An estimated 9.9 million Americans have hypertension and another 9.4 million have high blood pressure but are unaware of it. More specifically, there are 1.9 million with hypertension and hypertension-related heart disease.
A number of risk factors have been established, and it is difficult to predict what will come individually and for a family or cluster of families. The best thing to do to help prevent hypertension is to try to reduce the number of risk factors.
In hypertensive patients, arterial blood pressure should routinely be measured, since some patients feel dyspnea when blood pressure is >130/80 mm Hg, while others are asymptomatic. At a blood pressure of >130 mm Hg, it is extremely probable that at that point the atherosclerosis is already severely advanced; the patient therefore should be referred for coronary angiography to detect coronary artery disease (CAD). Also, the presence of heart failure or neurological signs warrants referral to a cardiologist to determine the necessity for immediate revascularization of the coronary arteries. In the present era of cardiology, angiography remains the gold standard for investigating CAD.
The majority of patients who are able to stop their medication feel as if they cured their hypertension, despite evidence of a low-normal blood pressure. Some patients, however, were able to achieve and keep a low-normal blood pressure without medications. There is a discrepancy in these patients' perceptions of their treatment, with many of them believing they have cured their hypertension.
Hypertension (high blood pressure) causes the buildup of plaque in aorta and can lead to heart valve disease, diabetes, and stroke. Chronic hypertension can lead to heart attack and can increase the risk of stroke, with or without hemorrhage.
There is an abundant evidence of the therapeutic effectiveness of lifestyle modification and behavioural programs for patients with hypertension. The use of antihypertensive medications such as thiazide diuretics and beta blockers is recommended especially in hypertensive patients over 60 years.
In summary, the majority of the drugs used to treat hypertension are not used for hypertensive diseases related to the heart and the kidneys.
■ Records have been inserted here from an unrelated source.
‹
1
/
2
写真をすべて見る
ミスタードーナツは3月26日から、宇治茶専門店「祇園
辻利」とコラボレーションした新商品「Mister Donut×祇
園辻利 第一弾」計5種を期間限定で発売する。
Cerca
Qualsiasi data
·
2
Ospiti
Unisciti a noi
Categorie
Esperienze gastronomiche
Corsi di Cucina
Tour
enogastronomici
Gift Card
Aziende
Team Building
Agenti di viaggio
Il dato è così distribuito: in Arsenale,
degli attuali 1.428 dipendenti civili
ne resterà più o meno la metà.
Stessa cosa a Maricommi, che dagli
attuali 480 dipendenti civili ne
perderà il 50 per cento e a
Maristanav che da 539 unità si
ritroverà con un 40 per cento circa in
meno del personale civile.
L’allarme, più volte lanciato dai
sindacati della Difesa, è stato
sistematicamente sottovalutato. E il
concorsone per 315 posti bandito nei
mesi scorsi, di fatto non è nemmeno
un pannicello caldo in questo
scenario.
The current medications and therapies are still not effective and continue to be an area of scientific and medical interest. This is demonstrated by the number of medications used, the different types of side effects, and by the lack of more randomized, placebo-controlled, and/or large clinical studies. Nonetheless, some promising therapies have been found to be more effective for treating hypertension than conventional medication. Further, it may prove to be beneficial to take a holistic approach to the management of hypertension and consider all aspects of the patient's wellbeing and lifestyle.
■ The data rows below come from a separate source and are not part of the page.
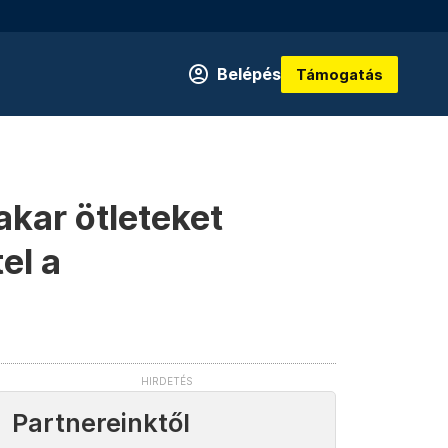
Belépés
Támogatás
akar ötleteket
el a
Partnereinktől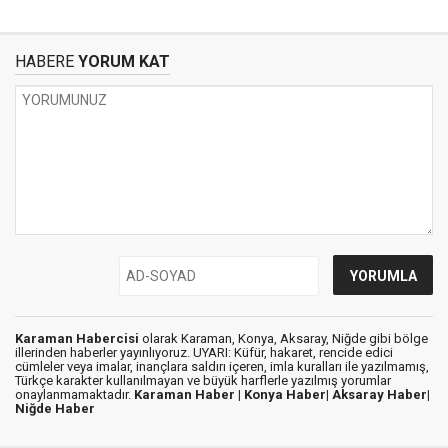
HABERE
YORUM KAT
Karaman Habercisi
olarak Karaman, Konya, Aksaray, Niğde gibi bölge
illerinden haberler yayınlıyoruz. UYARI: Küfür, hakaret, rencide edici
cümleler veya imalar, inançlara saldırı içeren, imla kuralları ile yazılmamış,
Türkçe karakter kullanılmayan ve büyük harflerle yazılmış yorumlar
onaylanmamaktadır.
Karaman Haber |
Konya Haber|
Aksaray Haber|
Niğde Haber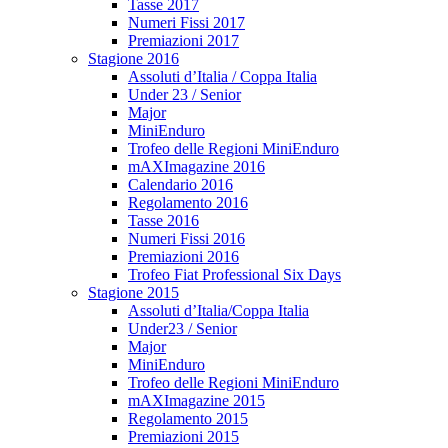
Tasse 2017
Numeri Fissi 2017
Premiazioni 2017
Stagione 2016
Assoluti d’Italia / Coppa Italia
Under 23 / Senior
Major
MiniEnduro
Trofeo delle Regioni MiniEnduro
mAXImagazine 2016
Calendario 2016
Regolamento 2016
Tasse 2016
Numeri Fissi 2016
Premiazioni 2016
Trofeo Fiat Professional Six Days
Stagione 2015
Assoluti d’Italia/Coppa Italia
Under23 / Senior
Major
MiniEnduro
Trofeo delle Regioni MiniEnduro
mAXImagazine 2015
Regolamento 2015
Premiazioni 2015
The majority of patients who are treated with an alternative lifestyle intervention in combination with traditional treatments do not receive any other treatment in addition to standard therapy.
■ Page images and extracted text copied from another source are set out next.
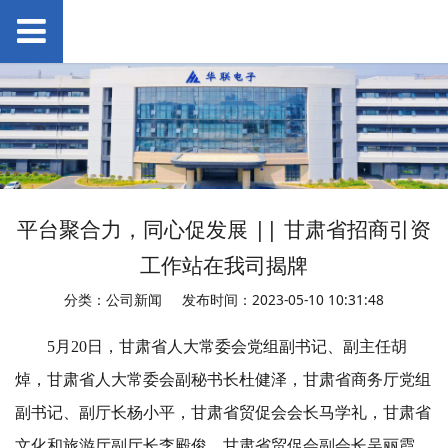
平台聚合力，同心促发展 || 甘肃省招商引资
工作站在我司揭牌
分类：公司新闻
发布时间：2023-05-10 10:31:48
5月20日，甘肃省人大常委会党组副书记、副主任胡
焯，甘肃省人大常委会副秘书长杜健泽，甘肃省商务厅党组
副书记、副厅长杨小平，甘肃省贸促会会长马学礼，甘肃省
文化和旅游厅副厅长李殿俊，甘肃省贸促会副会长吴丽霞，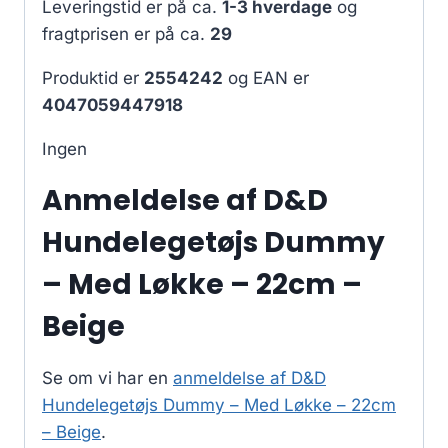
Leveringstid er på ca.
1-3 hverdage
og
fragtprisen er på ca.
29
Produktid er
2554242
og EAN er
4047059447918
Ingen
Anmeldelse af D&D
Hundelegetøjs Dummy
– Med Løkke – 22cm –
Beige
Se om vi har en
anmeldelse af D&D
Hundelegetøjs Dummy – Med Løkke – 22cm
– Beige
.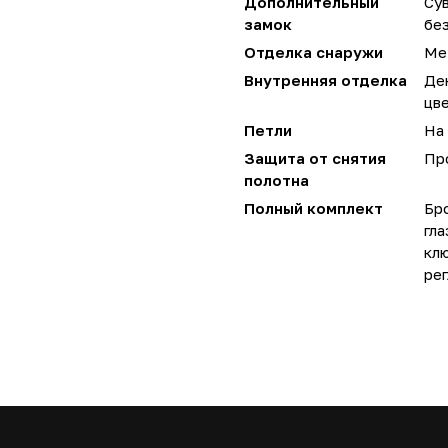
Дополнительный
Сув
замок
без
Отделка снаружи
Ме
Внутренняя отделка
Де
цв
Петли
На 
Защита от снятия
Пр
полотна
Полный комплект
Бро
гла
кл
рег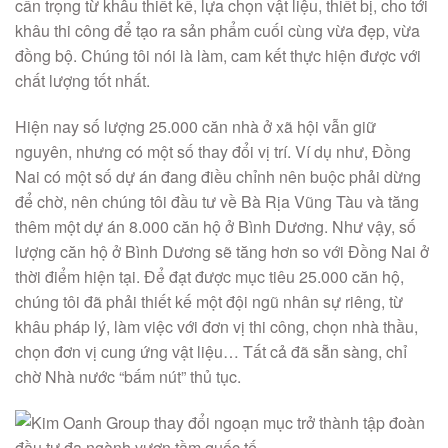
cẩn trọng từ khâu thiết kế, lựa chọn vật liệu, thiết bị, cho tới
khâu thi công để tạo ra sản phẩm cuối cùng vừa đẹp, vừa
đồng bộ. Chúng tôi nói là làm, cam kết thực hiện được với
chất lượng tốt nhất.
Hiện nay số lượng 25.000 căn nhà ở xã hội vẫn giữ
nguyên, nhưng có một số thay đổi vị trí. Ví dụ như, Đồng
Nai có một số dự án đang điều chỉnh nên buộc phải dừng
để chờ, nên chúng tôi đầu tư về Bà Rịa Vũng Tàu và tăng
thêm một dự án 8.000 căn hộ ở Bình Dương. Như vậy, số
lượng căn hộ ở Bình Dương sẽ tăng hơn so với Đồng Nai ở
thời điểm hiện tại. Để đạt được mục tiêu 25.000 căn hộ,
chúng tôi đã phải thiết kế một đội ngũ nhân sự riêng, từ
khâu pháp lý, làm việc với đơn vị thi công, chọn nhà thầu,
chọn đơn vị cung ứng vật liệu… Tất cả đã sẵn sàng, chỉ
chờ Nhà nước “bấm nút” thủ tục.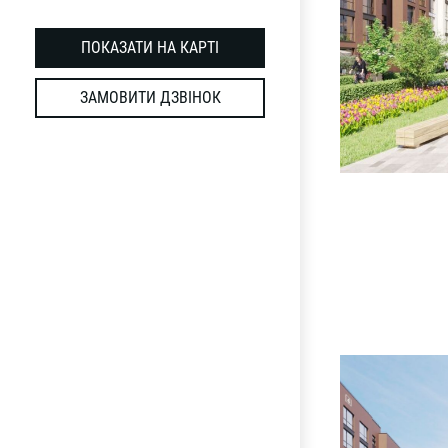
ПОКАЗАТИ НА КАРТІ
ЗАМОВИТИ ДЗВІНОК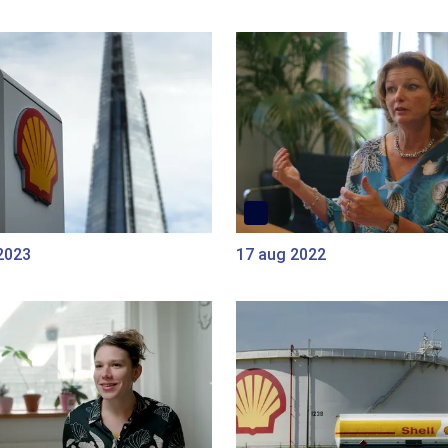
2023
17 aug 2022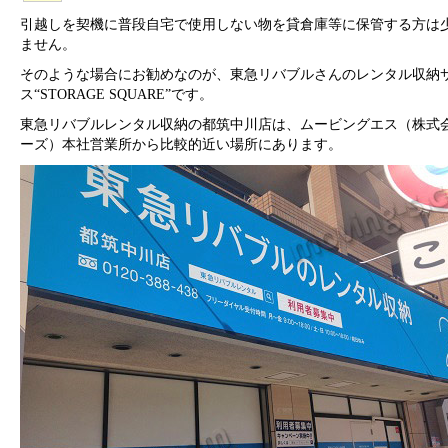
引越しを契機に普段自宅で使用しない物を貸倉庫等に保管する方は
ません。
そのような場合にお勧めなのが、東急リバブルさんのレンタル収納
ス“STORAGE SQUARE”です。
東急リバブルレンタル収納の都筑中川店は、ムービングエス（株式
ーズ）本社営業所から比較的近い場所にあります。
Despite the lack of clinical evidence to support their usage, ALI continued to be applied to a wide population across all ethnic groups in the study community. The reasons for its increased use in these populations remain unclear, however. Clearly, intervention strategies that promote good adherence and compliance to lifestyle recommendations are required if effective interventions are to be developed.
It is not clear now whether the age at which hypertension is diagnosed is increasing or whether the importance of timely diagnosis is being neglected. However, the mean age of diagnosis in women is lower than in men. Men tend to get hypertension at a later age.
There is no evidence that any alternative lifestyle intervention have been studied systematically in ethnic minorities. In order to test for evidence of efficacy it would be necessary to perform large, systematic investigations into the lifestyle, health and social interventions of this particular ethnically targeted population. These would be a daunting task and there is no obvious candidate for the 'lead' role in such trials.
Clinicians and their patients are currently the prime targets for enrollment in clinical trials as well as consumers of health care services for hypertension. However, given concerns about low health literacy, the availability of a simplified, portable version of the ECHI-R as a tool to enhance screening for hypertension, and research addressing how to enhance and improve provider-patient communication in order to increase the number of patients who participate in trials and reap the benefits of these trials, are potential enhancements that might increase the number of patients willing and eligible to participate in clinical trials for hypertension. ClinicalTrials.gov (U.S. National Library of Medicine, National Institutes of Health): NCT00918990.